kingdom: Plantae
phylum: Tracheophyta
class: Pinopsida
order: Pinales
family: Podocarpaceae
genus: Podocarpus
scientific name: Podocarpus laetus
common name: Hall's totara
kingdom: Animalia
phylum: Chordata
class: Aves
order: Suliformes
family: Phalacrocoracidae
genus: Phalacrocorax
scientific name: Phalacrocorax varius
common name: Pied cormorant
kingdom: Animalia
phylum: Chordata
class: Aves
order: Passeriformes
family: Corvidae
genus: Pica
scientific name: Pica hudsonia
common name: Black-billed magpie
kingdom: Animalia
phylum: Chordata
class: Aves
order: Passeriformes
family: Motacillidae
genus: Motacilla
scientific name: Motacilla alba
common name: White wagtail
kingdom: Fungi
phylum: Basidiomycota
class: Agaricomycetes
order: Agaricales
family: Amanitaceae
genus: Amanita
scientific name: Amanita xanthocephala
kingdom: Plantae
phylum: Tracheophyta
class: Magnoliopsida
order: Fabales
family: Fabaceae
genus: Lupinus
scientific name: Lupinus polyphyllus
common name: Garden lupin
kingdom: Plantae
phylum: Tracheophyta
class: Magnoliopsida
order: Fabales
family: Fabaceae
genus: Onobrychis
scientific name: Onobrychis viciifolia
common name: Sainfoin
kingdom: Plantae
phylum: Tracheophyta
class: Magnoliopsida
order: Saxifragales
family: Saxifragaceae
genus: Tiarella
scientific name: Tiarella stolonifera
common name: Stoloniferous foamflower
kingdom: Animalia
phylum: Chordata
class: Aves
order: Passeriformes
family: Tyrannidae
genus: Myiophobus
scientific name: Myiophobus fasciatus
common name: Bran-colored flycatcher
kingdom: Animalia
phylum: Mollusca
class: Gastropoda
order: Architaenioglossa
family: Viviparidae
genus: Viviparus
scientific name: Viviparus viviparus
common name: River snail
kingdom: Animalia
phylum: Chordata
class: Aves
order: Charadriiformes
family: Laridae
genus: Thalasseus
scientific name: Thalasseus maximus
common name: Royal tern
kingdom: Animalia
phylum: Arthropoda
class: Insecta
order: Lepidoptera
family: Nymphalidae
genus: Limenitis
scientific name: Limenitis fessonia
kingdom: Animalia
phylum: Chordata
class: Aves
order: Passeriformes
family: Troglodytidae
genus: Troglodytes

| DIRECTIVE |
Return every line from the records above that contains the string "common". Case counts, so skip any line where it appears with different capital letters.

| TASK ANSWER |
common name: Hall's totara
common name: Pied cormorant
common name: Black-billed magpie
common name: White wagtail
common name: Garden lupin
common name: Sainfoin
common name: Stoloniferous foamflower
common name: Bran-colored flycatcher
common name: River snail
common name: Royal tern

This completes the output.